### Brief:
Begin at the line that has "Développement", stop after the line that has "een tutorial die", and print exactly those lines from the records below, without any pictures.

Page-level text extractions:
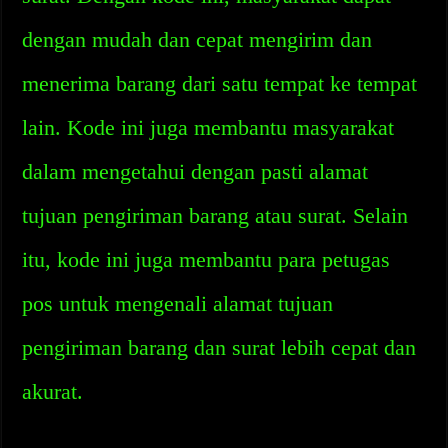
dengan mudah dan cepat mengirim dan
menerima barang dari satu tempat ke tempat
lain. Kode ini juga membantu masyarakat
dalam mengetahui dengan pasti alamat
tujuan pengiriman barang atau surat. Selain
itu, kode ini juga membantu para petugas
pos untuk mengenali alamat tujuan
pengiriman barang dan surat lebih cepat dan
akurat.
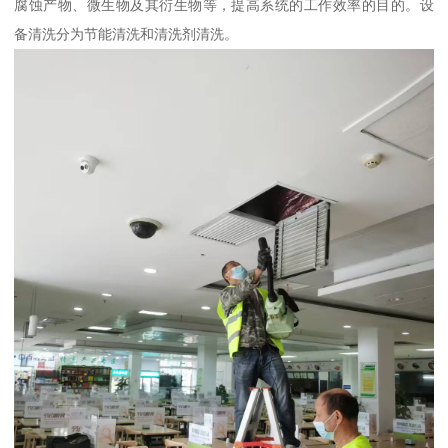
腐蚀产物、微生物及其衍生物等，提高系统的工作效率的目的。设
备清洗分为节能清洗和清洗剂清洗。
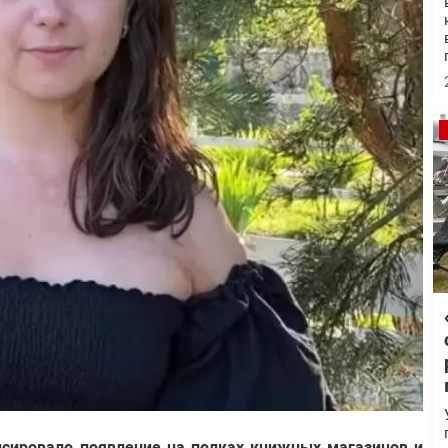
онсировало появление на полках книжных магазинов и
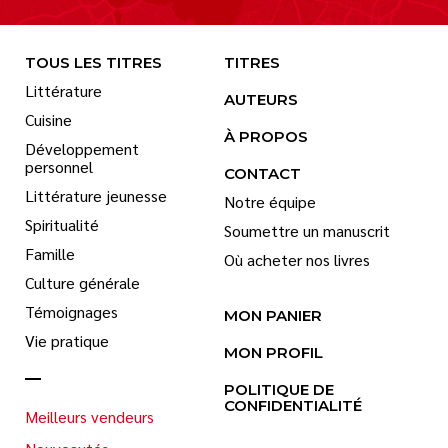
TOUS LES TITRES
TITRES
Littérature
AUTEURS
Cuisine
À PROPOS
Développement
personnel
CONTACT
Littérature jeunesse
Notre équipe
Spiritualité
Soumettre un manuscrit
Famille
Où acheter nos livres
Culture générale
Témoignages
MON PANIER
Vie pratique
MON PROFIL
POLITIQUE DE
CONFIDENTIALITÉ
Meilleurs vendeurs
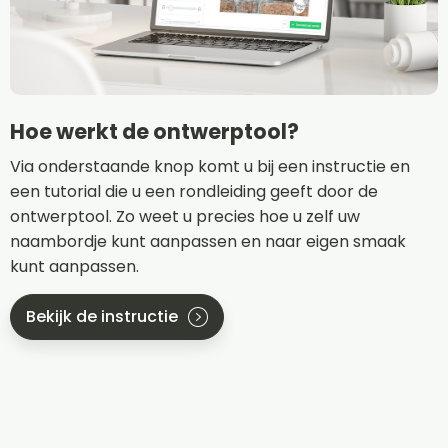
Hoe werkt de ontwerptool?
Via onderstaande knop komt u bij een instructie en
een tutorial die u een rondleiding geeft door de
ontwerptool. Zo weet u precies hoe u zelf uw
naambordje kunt aanpassen en naar eigen smaak
kunt aanpassen.
Bekijk de instructie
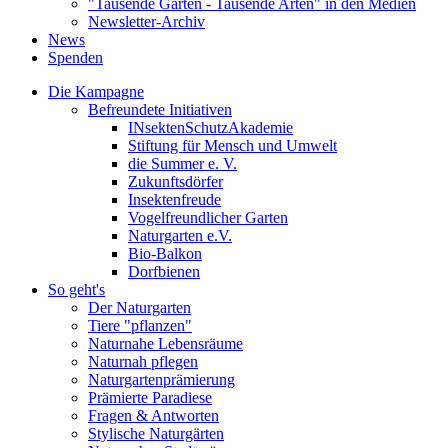
"Tausende Gärten - Tausende Arten" in den Medien
Newsletter-Archiv
News
Spenden
Die Kampagne
Befreundete Initiativen
INsektenSchutzAkademie
Stiftung für Mensch und Umwelt
die Summer e. V.
Zukunftsdörfer
Insektenfreude
Vogelfreundlicher Garten
Naturgarten e.V.
Bio-Balkon
Dorfbienen
So geht's
Der Naturgarten
Tiere "pflanzen"
Naturnahe Lebensräume
Naturnah pflegen
Naturgartenprämierung
Prämierte Paradiese
Fragen & Antworten
Stylische Naturgärten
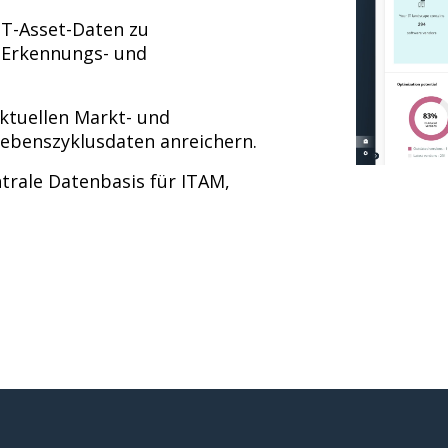
IT-Asset-Daten zu
e Erkennungs- und
ktuellen Markt- und
Lebenszyklusdaten anreichern.
ntrale Datenbasis für ITAM,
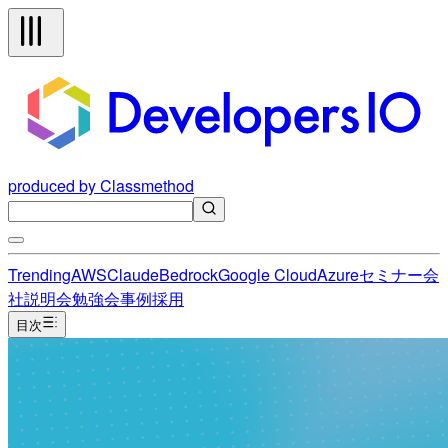
produced by Classmethod
Trending
AWS
Claude
Bedrock
Google Cloud
Azure
セミナー
会
社説明会
勉強会
事例
採用
目次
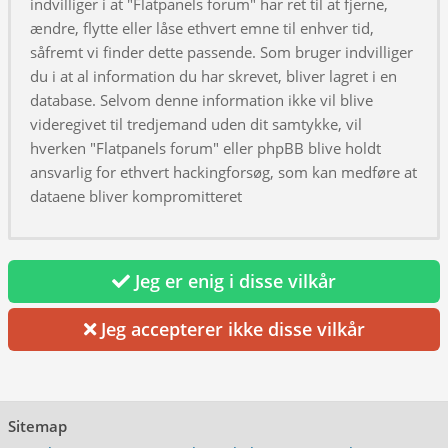
indvilliger i at "Flatpanels forum" har ret til at fjerne,
ændre, flytte eller låse ethvert emne til enhver tid,
såfremt vi finder dette passende. Som bruger indvilliger
du i at al information du har skrevet, bliver lagret i en
database. Selvom denne information ikke vil blive
videregivet til tredjemand uden dit samtykke, vil
hverken "Flatpanels forum" eller phpBB blive holdt
ansvarlig for ethvert hackingforsøg, som kan medføre at
dataene bliver kompromitteret
Jeg er enig i disse vilkår
Jeg accepterer ikke disse vilkår
Sitemap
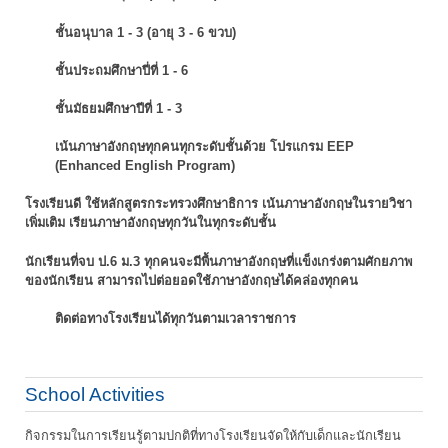
ชั้นอนุบาล 1 - 3 (อายุ 3 - 6 ขวบ)
ชั้นประถมศึกษาปี่ที่ 1 - 6
ชั้นมัธยมศึกษาปีที่ 1 - 3
เน้นภาษาอังกฤษทุกคนทุกระดับชั้นด้วย โปรแกรม EEP
(Enhanced English Program)
โรงเรียนดี ใช้หลักสูตรกระทรวงศึกษาธิการ เน้นภาษาอังกฤษในรายวิชา
เพิ่มเติม
เรียนภาษาอังกฤษทุกวันในทุกระดับชั้น
นักเรียนที่จบ ป.6 ม.3 ทุกคนจะมีพื้นภาษาอังกฤษที่แข็งเกร่งตามศักยภาพ
ของนักเรียน
สามารถไปต่อยอดใช้ภาษาอังกฤษได้คล่องทุกคน
ติดต่อทางโรงเรียนได้ทุกวันตามเวลาราชการ
School Activities
กิจกรรมในการเรียนรู้ตามปกติที่ทางโรงเรียนจัดให้กับเด็กและนักเรียน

### Reply:
Développement
personnel
CONTACT
Littérature jeunesse
Notre équipe
Spiritualité
Soumettre un manuscrit
Famille
Où acheter nos livres
Culture générale
Témoignages
MON PANIER
Vie pratique
MON PROFIL
POLITIQUE DE
CONFIDENTIALITÉ
Meilleurs vendeurs
Hoe werkt de ontwerptool?
Via onderstaande knop komt u bij een instructie en
een tutorial die u een rondleiding geeft door de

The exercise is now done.